Samsung shall take care of this in upcoming days. So just be cautious while installing any new app even from Google Play store and look-out for the official patch from Samsung.
2. GOOD NEWS - You can root your device using this exploit.
Root your mobile device using the app developed by "Chainfire" (based on this vulnerability) with just one click. It is named as "ExynosAbuse v1.10". It is completely hassle free.

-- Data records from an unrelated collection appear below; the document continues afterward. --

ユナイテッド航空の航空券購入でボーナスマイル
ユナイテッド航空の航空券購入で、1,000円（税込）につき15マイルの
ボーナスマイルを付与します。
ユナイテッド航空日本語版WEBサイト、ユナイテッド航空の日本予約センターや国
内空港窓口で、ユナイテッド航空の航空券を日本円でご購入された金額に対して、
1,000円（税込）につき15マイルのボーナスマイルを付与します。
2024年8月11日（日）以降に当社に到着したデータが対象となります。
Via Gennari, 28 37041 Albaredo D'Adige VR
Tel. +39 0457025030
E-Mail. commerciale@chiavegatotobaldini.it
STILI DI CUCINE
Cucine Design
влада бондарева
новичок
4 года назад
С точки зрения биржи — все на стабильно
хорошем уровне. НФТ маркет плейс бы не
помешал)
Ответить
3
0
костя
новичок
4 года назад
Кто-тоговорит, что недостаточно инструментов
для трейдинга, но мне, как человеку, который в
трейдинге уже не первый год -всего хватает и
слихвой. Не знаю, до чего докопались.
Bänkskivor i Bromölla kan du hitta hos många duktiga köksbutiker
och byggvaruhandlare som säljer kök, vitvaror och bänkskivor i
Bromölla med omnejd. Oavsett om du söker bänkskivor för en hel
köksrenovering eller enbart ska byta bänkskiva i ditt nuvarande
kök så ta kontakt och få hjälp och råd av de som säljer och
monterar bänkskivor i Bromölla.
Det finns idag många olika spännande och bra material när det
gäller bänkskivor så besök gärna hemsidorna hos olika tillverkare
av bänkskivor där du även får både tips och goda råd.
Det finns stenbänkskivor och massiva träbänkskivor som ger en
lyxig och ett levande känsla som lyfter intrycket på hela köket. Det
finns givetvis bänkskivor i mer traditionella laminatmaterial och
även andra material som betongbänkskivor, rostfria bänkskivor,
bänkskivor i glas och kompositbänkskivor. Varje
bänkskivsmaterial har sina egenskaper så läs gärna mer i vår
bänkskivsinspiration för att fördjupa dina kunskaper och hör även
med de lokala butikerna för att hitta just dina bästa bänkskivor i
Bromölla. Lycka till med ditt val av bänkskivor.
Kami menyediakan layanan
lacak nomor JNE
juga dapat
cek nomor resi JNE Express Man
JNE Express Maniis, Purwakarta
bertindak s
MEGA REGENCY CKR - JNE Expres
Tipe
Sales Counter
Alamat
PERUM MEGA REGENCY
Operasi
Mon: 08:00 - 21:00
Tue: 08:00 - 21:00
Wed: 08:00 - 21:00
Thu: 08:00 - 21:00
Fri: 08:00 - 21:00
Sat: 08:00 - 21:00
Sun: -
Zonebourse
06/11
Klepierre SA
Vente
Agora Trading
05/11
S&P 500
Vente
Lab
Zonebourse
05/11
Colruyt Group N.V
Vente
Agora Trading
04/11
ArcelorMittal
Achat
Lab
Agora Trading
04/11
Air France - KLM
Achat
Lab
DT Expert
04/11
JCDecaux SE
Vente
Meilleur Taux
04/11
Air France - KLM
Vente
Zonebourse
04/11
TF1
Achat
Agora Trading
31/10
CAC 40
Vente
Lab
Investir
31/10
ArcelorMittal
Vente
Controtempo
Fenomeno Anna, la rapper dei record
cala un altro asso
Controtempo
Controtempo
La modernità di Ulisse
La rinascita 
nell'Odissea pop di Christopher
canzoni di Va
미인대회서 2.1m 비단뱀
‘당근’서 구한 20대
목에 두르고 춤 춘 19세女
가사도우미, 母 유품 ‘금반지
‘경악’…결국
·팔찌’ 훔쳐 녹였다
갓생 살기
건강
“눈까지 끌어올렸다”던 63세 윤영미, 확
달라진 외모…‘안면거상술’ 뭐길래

This can be useful for those who can take some Risk but do not want to get into tedious "rooting" process.
22. someones4 posted on 17 Dec 2012, 04:31 0 0
Apparently, this thing is for real...Was browsing the internet and an application installed itself and just bricked up my phone. lost all my data.
Anyone knows how to retrieve deleted data? i seldom perform backups
23. wendygarett posted on 17 Dec 2012, 04:49 0 2
If you have dropbox, your photo and pictures will be safe, because dropbox will auto upload all your photo once your data is opened...
That's all I can help, the rest you need to ask someone elae, sorry my friends
30. bluescreen posted on 18 Dec 2012, 07:58 0 0
sounds more like u were surfing porn sites and got hit by a virus lmao....sucks, trying to choke the chicken and they choked ur phone instead!!!
24. redmd posted on 17 Dec 2012, 05:11 0 0
so how does this affect our everyday use of the phone?
26. mariosraptor posted on 17 Dec 2012, 08:36 1 0
i believe Apple is behind every malware for Android. they leak them to attract people to ios
29. networkdood posted on 17 Dec 2012, 22:46 0 0
wouldn't that be something - however...this is all just fiction.